I have been eating and shopping for wine in New York City this past week and will share a connected vignette of a Saumur-Champigny shopping find, a transported Champagne note, and a wine friendly restaurant. This week’s quick holiday in New York, where my wine and personal roots run deepest, produced unfavorably opposite impressions on my wallet and waistline girths. I accept these developments as wine blogging hazards, side effects in the fulfillment of WineZag’s mission to present readers with information I discover to be nourishing to my own wine enthusiasm; value paths to great yet inexpensive wine, notable places to drink wine with food, when to dent the budget on higher priced treasures that are really values in expensive clothes, and when to act on hard-to-source wines that are immediately available in the marketplace.
Ask my wife how many times last week I moaned, “Why can’t we have these kinds of wine shops with breadth of intelligent inventory in Boston” and learn how sick she is hearing about that from me. The last time I uttered the phrase was walking out of Union Square Wines & Spirits (212) 675-8100 on 4th Avenue and 13th Street in the Village. It is a dreamy shop to walk through with inventory that penetrates a vast global range of interesting regions with intelligent selections. It was here that I tripped over the wine that I can now reconfirm as the most interesting bottle I drank in all of 2010; ($60 *****) 2005 Clos Rougeard Saumur-Champigny. The wine was priced at $75 before discount, and $60 with discount. Now that I have safely restocked (phew), go and grab whatever they have left. You will not find another wine like this, anywhere. Do not wait, act now.
Six of us drank some of the Clos Rougeard while dining at Little Giant (212) 226-5047 at 85 Orchard Street (and Broome) on the Lower East Side. They offer a $20 corkage fee in a relaxed setting to go along with inventive comfort food; a recommended wino spot, but bring your own wine since the list could be stronger. The 2005 Saumur-Champigny is the entry level Clos Rougeard, but it is completely compelling and unique. Its familiar gaminess and truffle quality was on full display, and its grace, restraint, and purity of fruit were all there once again to protect its number one rank in the final 2010 WineZag poll. It actually reminds me of great stinky Burgundies that are chiseled into my palate’s memory banks, all coming with much stiffer several hundred dollar price tags. But then again, it is a distinctive Cabernet Franc style that is not found anywhere else in the world or in the Loire and can not be replicated by Pinot Noir.

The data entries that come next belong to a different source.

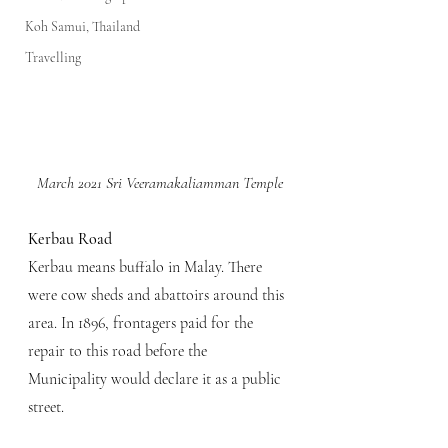
Koh Samui, Thailand
Travelling
March 2021 Sri Veeramakaliamman Temple
Kerbau Road
Kerbau means buffalo in Malay. There 
were cow sheds and abattoirs around this 
area. In 1896, frontagers paid for the 
repair to this road before the 
Municipality would declare it as a public 
street.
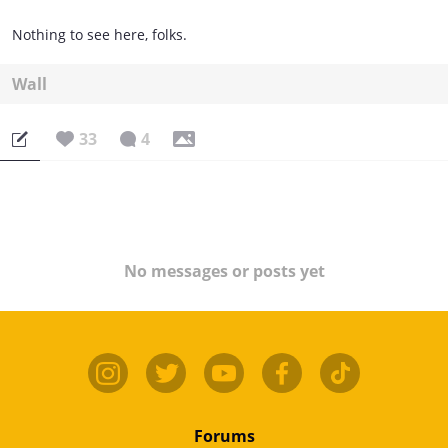
Nothing to see here, folks.
Wall
33
4
No messages or posts yet
Forums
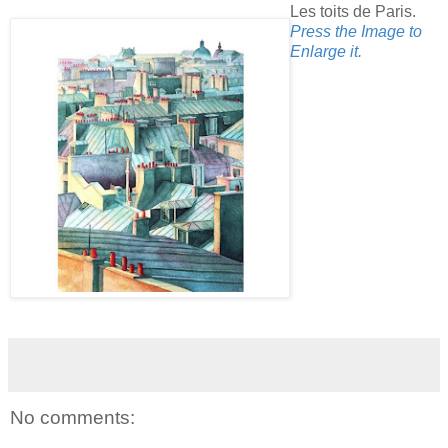
Les toits de Paris.
Press the Image to
Enlarge it.
No comments:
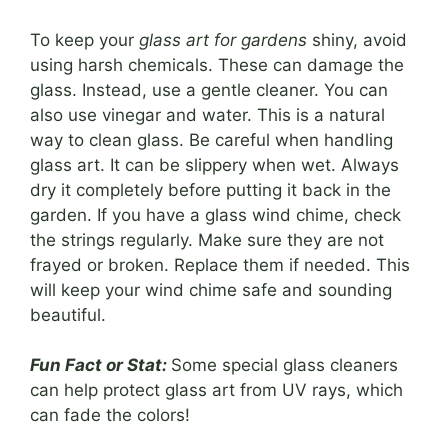
To keep your
glass art for gardens
shiny, avoid
using harsh chemicals. These can damage the
glass. Instead, use a gentle cleaner. You can
also use vinegar and water. This is a natural
way to clean glass. Be careful when handling
glass art. It can be slippery when wet. Always
dry it completely before putting it back in the
garden. If you have a glass wind chime, check
the strings regularly. Make sure they are not
frayed or broken. Replace them if needed. This
will keep your wind chime safe and sounding
beautiful.
Fun Fact or Stat:
Some special glass cleaners
can help protect glass art from UV rays, which
can fade the colors!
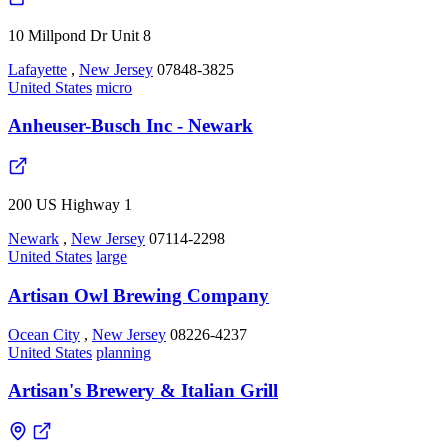
10 Millpond Dr Unit 8
Lafayette
,
New Jersey
07848-3825
United States
micro
Anheuser-Busch Inc - Newark
200 US Highway 1
Newark
,
New Jersey
07114-2298
United States
large
Artisan Owl Brewing Company
Ocean City
,
New Jersey
08226-4237
United States
planning
Artisan's Brewery & Italian Grill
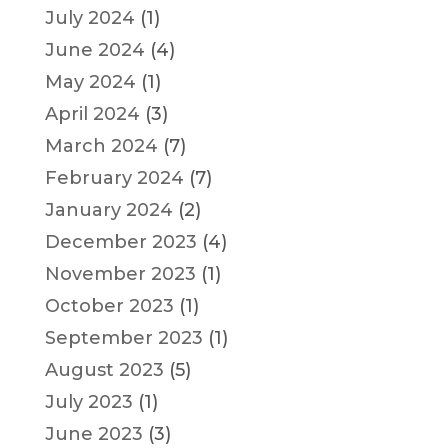
July 2024
(1)
June 2024
(4)
May 2024
(1)
April 2024
(3)
March 2024
(7)
February 2024
(7)
January 2024
(2)
December 2023
(4)
November 2023
(1)
October 2023
(1)
September 2023
(1)
August 2023
(5)
July 2023
(1)
June 2023
(3)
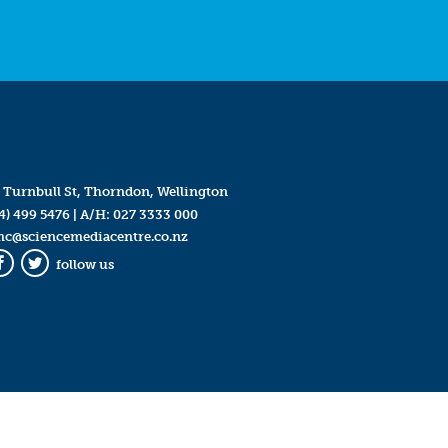
 Turnbull St, Thorndon, Wellington
4) 499 5476
| A/H:
027 3333 000
mc@sciencemediacentre.co.nz
follow us
Facebook
Twitter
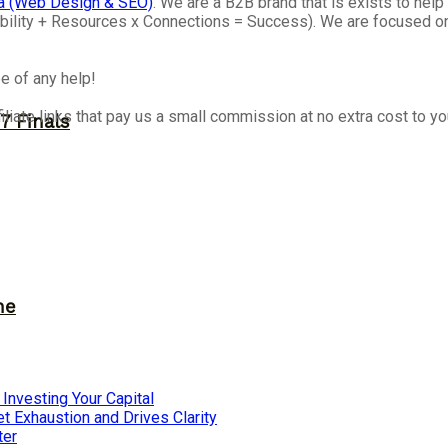
a (Web Design & SEO)
. We are a B2B brand that is exists to he
isibility + Resources x Connections = Success). We are focused 
e of any help!
iliate links that pay us a small commission at no extra cost to y
7 Finals
ne
nvesting Your Capital
 Exhaustion and Drives Clarity
ter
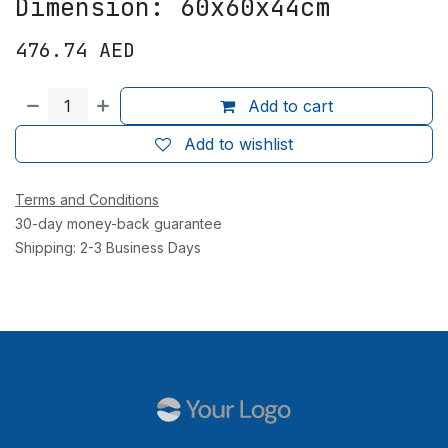
Dimension: 60x60x44cm
476.74
AED
Add to cart
Add to wishlist
Terms and Conditions
30-day money-back guarantee
Shipping: 2-3 Business Days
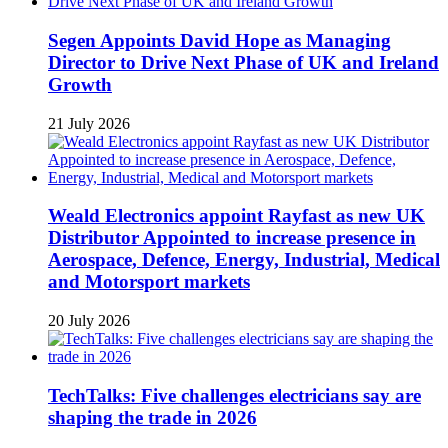
Segen Appoints David Hope as Managing
Director to Drive Next Phase of UK and Ireland
Growth
21 July 2026
Weald Electronics appoint Rayfast as new UK
Distributor Appointed to increase presence in
Aerospace, Defence, Energy, Industrial, Medical
and Motorsport markets
20 July 2026
TechTalks: Five challenges electricians say are
shaping the trade in 2026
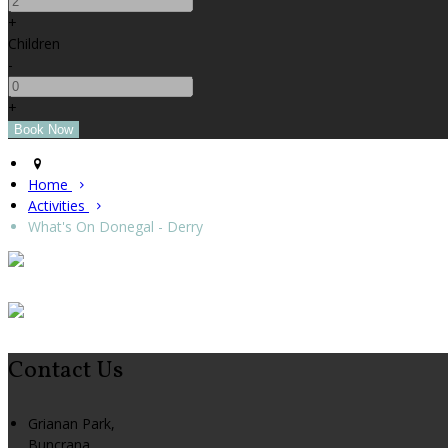
+
Children
-
+
Home
Activities
What's On Donegal - Derry
Contact Us
Grianan Park,
Buncrana,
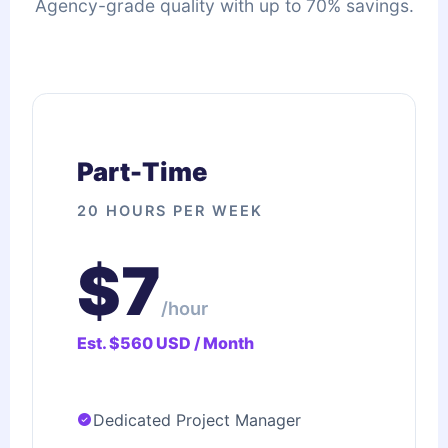
Agency-grade quality with up to 70% savings.
Part-Time
20 HOURS PER WEEK
$7
/hour
Est. $560 USD / Month
Dedicated Project Manager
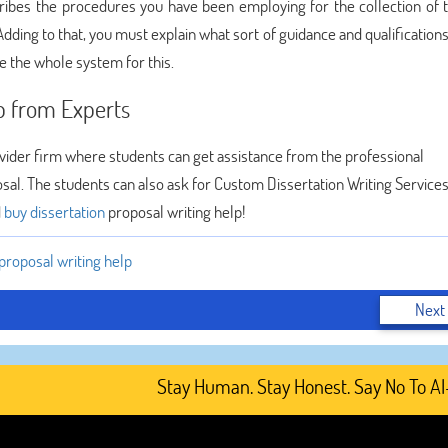
ribes the procedures you have been employing for the collection of t
dding to that, you must explain what sort of guidance and qualification
e the whole system for this.
lp from Experts
vider firm where students can get assistance from the professional
osal. The students can also ask for Custom Dissertation Writing Services
d
buy dissertation
proposal writing help!
 proposal writing help
Next
Stay Human. Stay Honest. Say No To AI-Ge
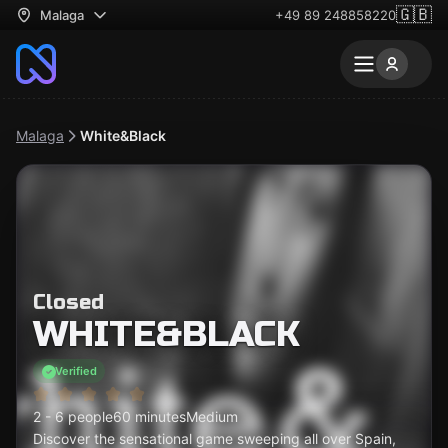
🇬🇧
Malaga
+49 89 248858220
Malaga
White&Black
Closed
WHITE&BLACK
Verified
2 - 6 people
60 minutes
Medium
Discover the sensational game sweeping all over Spain,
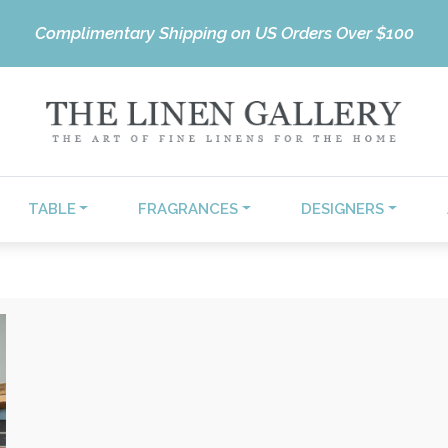
Complimentary Shipping on US Orders Over $100
TABLE
FRAGRANCES
DESIGNERS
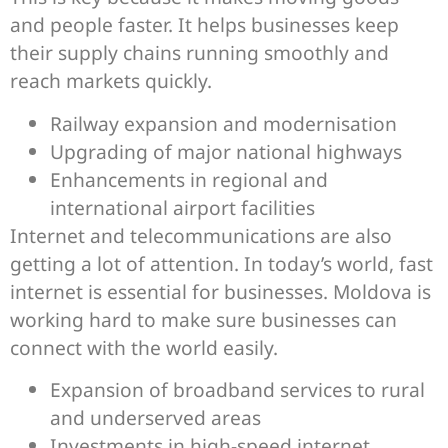
and people faster. It helps businesses keep
their supply chains running smoothly and
reach markets quickly.
Railway expansion and modernisation
Upgrading of major national highways
Enhancements in regional and
international airport facilities
Internet and telecommunications are also
getting a lot of attention. In today’s world, fast
internet is essential for businesses. Moldova is
working hard to make sure businesses can
connect with the world easily.
Expansion of broadband services to rural
and underserved areas
Investments in high-speed internet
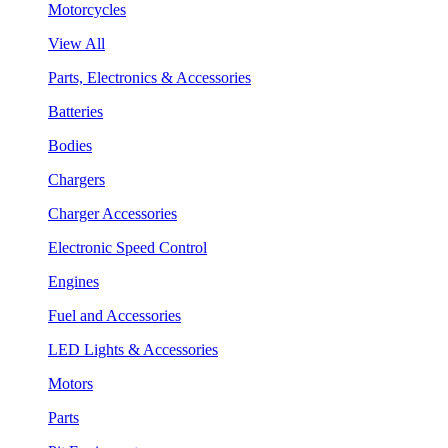
Motorcycles
View All
Parts, Electronics & Accessories
Batteries
Bodies
Chargers
Charger Accessories
Electronic Speed Control
Engines
Fuel and Accessories
LED Lights & Accessories
Motors
Parts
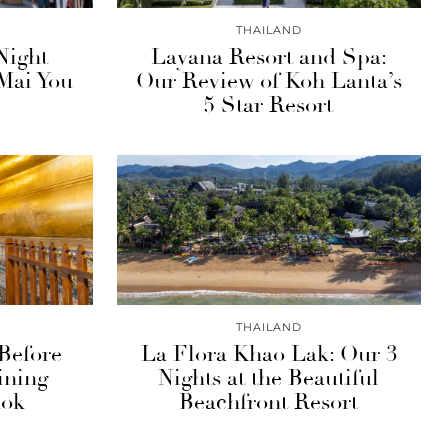
THAILAND
Night
Layana Resort and Spa:
Mai You
Our Review of Koh Lanta’s
5 Star Resort
THAILAND
Before
La Flora Khao Lak: Our 3
ining
Nights at the Beautiful
kok
Beachfront Resort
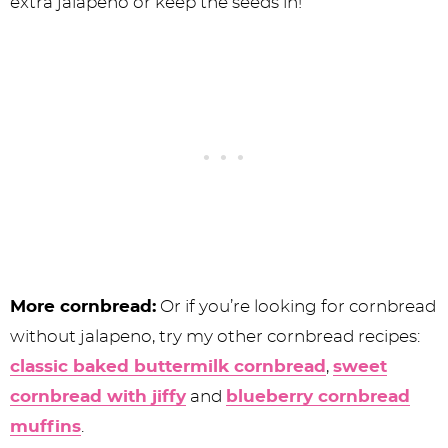
extra jalapeno or keep the seeds in!
More cornbread:
Or if you’re looking for cornbread
without jalapeno, try my other cornbread recipes:
classic baked buttermilk cornbread
,
sweet
cornbread with jiffy
and
blueberry cornbread
muffins
.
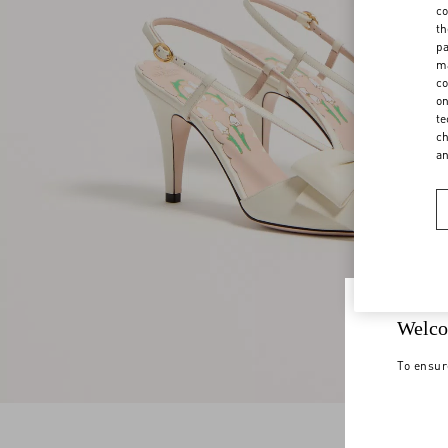
co
th
pa
ma
co
on
te
ch
a
Welco
To ensur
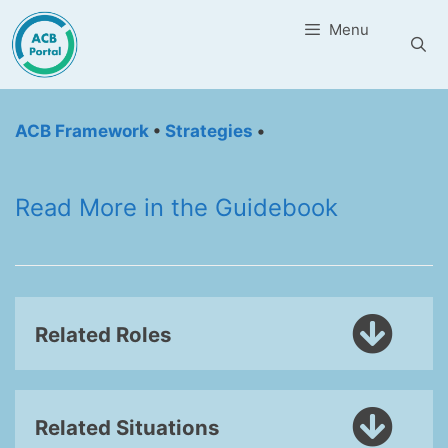
Skip
Menu
to
content
ACB Framework
•
Strategies
•
Read More in the Guidebook
Related Roles
Related Situations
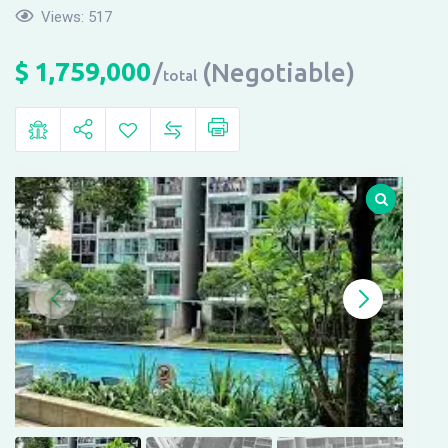
Views:
517
$
1,759,000
(Negotiable)
total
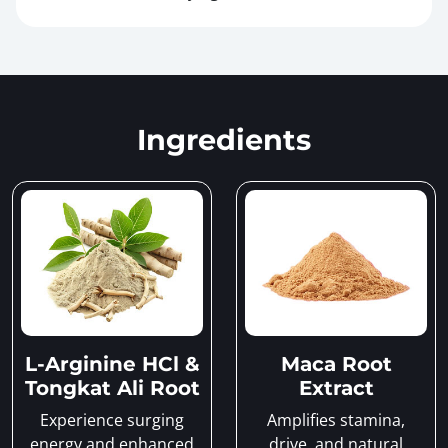
Ingredients
L-Arginine HCl &
Maca Root
Tongkat Ali Root
Extract
Experience surging
Amplifies stamina,
energy and enhanced
drive, and natural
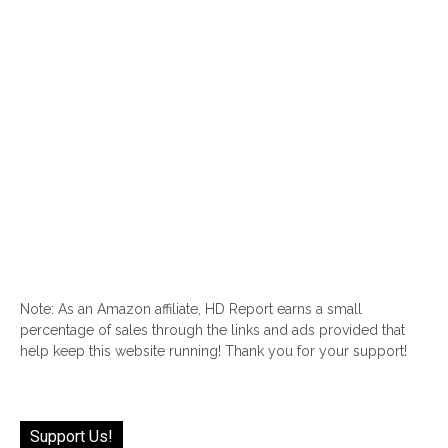
Note: As an Amazon affiliate, HD Report earns a small
percentage of sales through the links and ads provided that
help keep this website running! Thank you for your support!
Support Us!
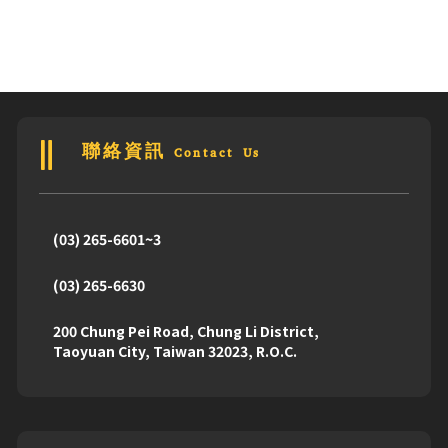
聯絡資訊 Contact Us
(03) 265-6601~3
(03) 265-6630
200 Chung Pei Road, Chung Li District,
Taoyuan City, Taiwan 32023, R.O.C.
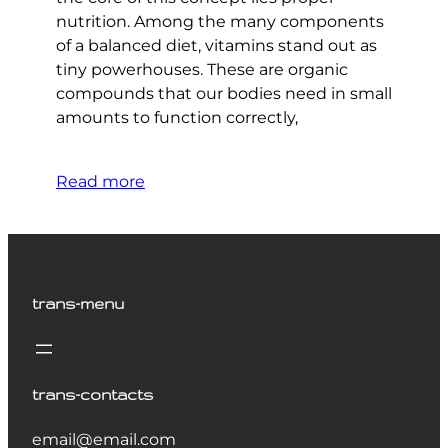
nutrition. Among the many components
of a balanced diet, vitamins stand out as
tiny powerhouses. These are organic
compounds that our bodies need in small
amounts to function correctly,
Read more
trans-menu
trans-contacts
email@email.com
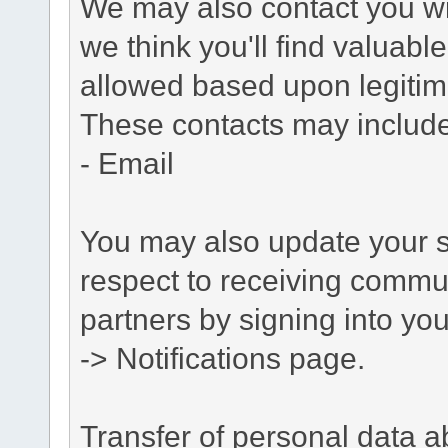
We may also contact you wit
we think you'll find valuabl
allowed based upon legitima
These contacts may include
- Email
You may also update your s
respect to receiving commu
partners by signing into you
-> Notifications page.
Transfer of personal data 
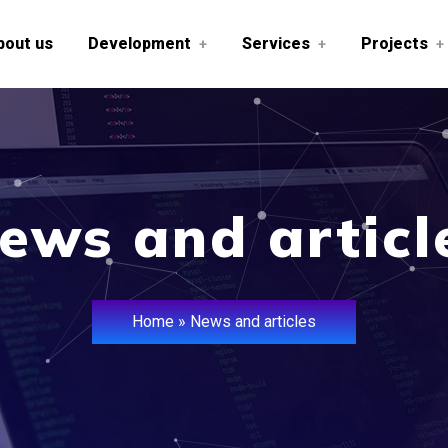
bout us
Development
Services
Projects
+
+
+
ews and articl
Home
»
News and articles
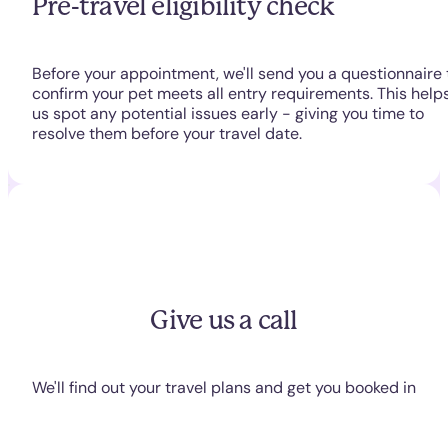
Pre-travel eligibility check
Before your appointment, we'll send you a questionnaire 
confirm your pet meets all entry requirements. This help
us spot any potential issues early - giving you time to
resolve them before your travel date.
Give us a call
We'll find out your travel plans and get you booked in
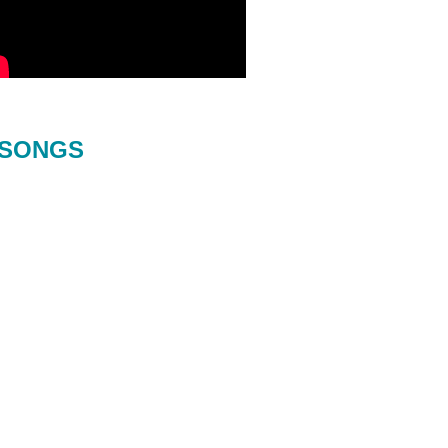
SONGS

We also drank ($42 ***1/2) Guy Larmandier Brut, a NV grower Champagne I carried with me from Boston and made by the established multi generation Larmandier wine making family. The wine is constructed primarily from Chardonnay, and has a deep biscuit flavor with intense elegant fruit and tight tiny bubbles. It is both fresh and rich all at once, offering a rewarding drinking experience that is smooth on the palate despite its serious vibrancy. I am pouring two cases of this wine for a group in Los Angeles next week and wanted to make sure it was as good as I suspected it can be. Check! Go find some…I bought mine at Vintages in West Concord, MA.
Now, off to Los Angeles for a blogger conference and hopefully some new wine adventures.